The nomination of Mr. Mukasey was almost derailed by his refusal at his confirmation hearings to define as torture the interrogation technique known as waterboarding, which simulates drowning and is reported to have been used by the Central Intelligence Agency on a handful of Qaeda leaders since the Sept. 11 terror attacks.

In a letter to senators last week, Mr. Mukasey said the practice of waterboarding was “repugnant” but added that he could not judge its legality until he had been given access to classified information about interrogation techniques.

Don't know what kind of classified info Mukasey is waiting for, but thanks to Majikthise I'm privy to an insider's view.

2. Waterboarding is not a simulation. Unless you have been strapped down to the board, have endured the agonizing feeling of the water overpowering your gag reflex, and then feel your throat open and allow pint after pint of water to involuntarily fill your lungs, you will not know the meaning of the word.

Waterboarding is a controlled drowning that, in the American model, occurs under the watch of a doctor, a psychologist, an interrogator and a trained strap-in/strap-out team. It does not simulate drowning, as the lungs are actually filling with water. There is no way to simulate that. The victim is drowning. How much the victim is to drown depends on the desired result (in the form of answers to questions shouted into the victim’s face) and the obstinacy of the subject. A team doctor watches the quantity of water that is ingested and for the physiological signs which show when the drowning effect goes from painful psychological experience, to horrific suffocating punishment to the final death spiral.

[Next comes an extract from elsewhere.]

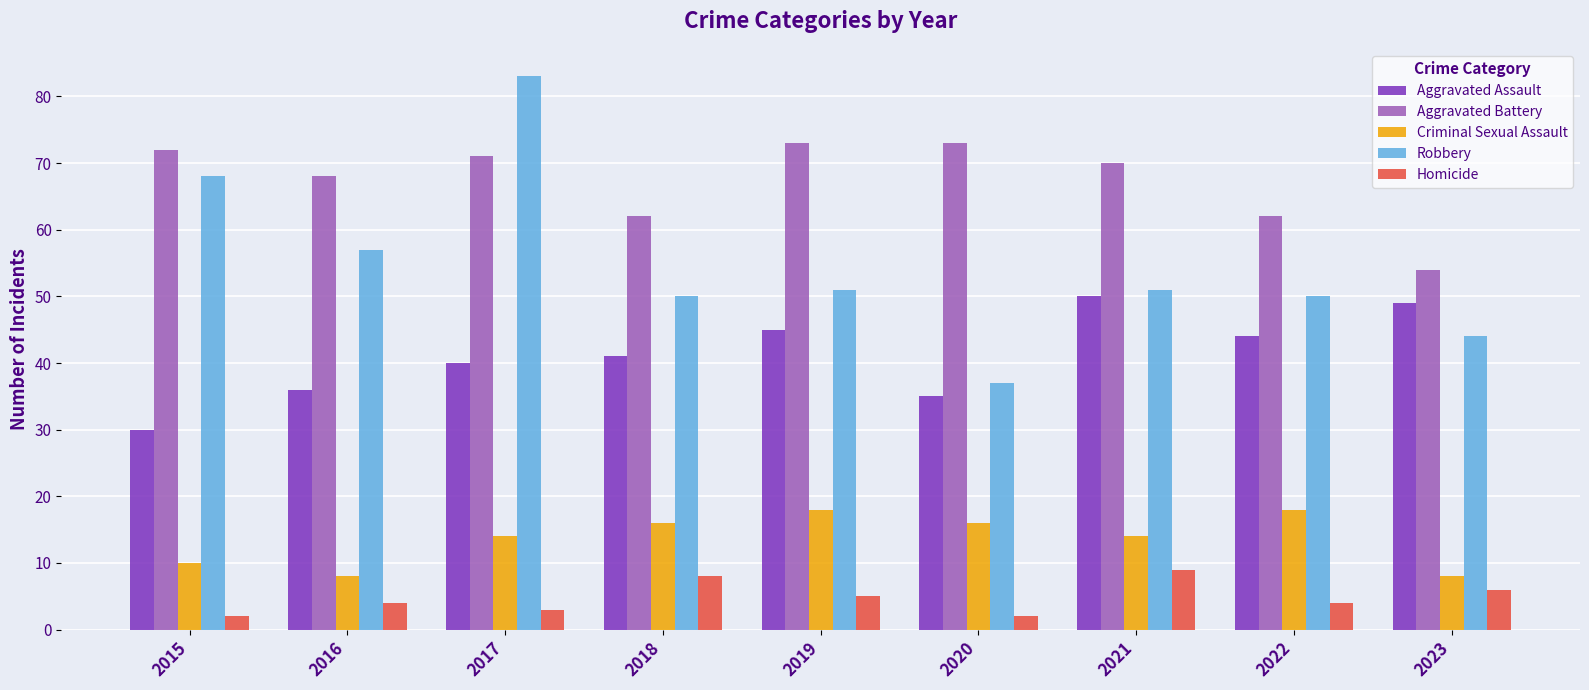

What is the spread (max minus min) of values at 2022?

58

Waterboarding is slow motion suffocation with enough time to contemplate the inevitability of black out and expiration –usually the person goes into hysterics on the board. For the uninitiated, it is horrifying to watch and if it goes wrong, it can lead straight to terminal hypoxia. When done right it is controlled death. Its lack of physical scarring allows the victim to recover and be threaten with its use again and again.

Call it “Chinese Water Torture,” “the Barrel,” or “the Waterfall,” it is all the same. Whether the victim is allowed to comply or not is usually left up to the interrogator. Many waterboard team members, even in training, enjoy the sadistic power of making the victim suffer and often ask questions as an after thought. These people are dangerous and predictable and when left unshackled, unsupervised or undetected they bring us the murderous abuses seen at Abu Ghraieb, Baghram and Guantanamo. No doubt, to avoid human factors like fear and guilt someone has created a one-button version that probably looks like an MRI machine with high intensity waterjets.

Yeah, they probably have.

If the Deomocrats were at all an effective opposition party, Mukasey probably wouldn't have been nominated. At the very least, he wouldn't have hedged on waterboarding. But he did, and thanks to Feinstein and Schumer, he's probably a shoo-in.

I'm starting to wish Cindy Sheehan would forget Pelosi's seat and raise her sights to the Senate.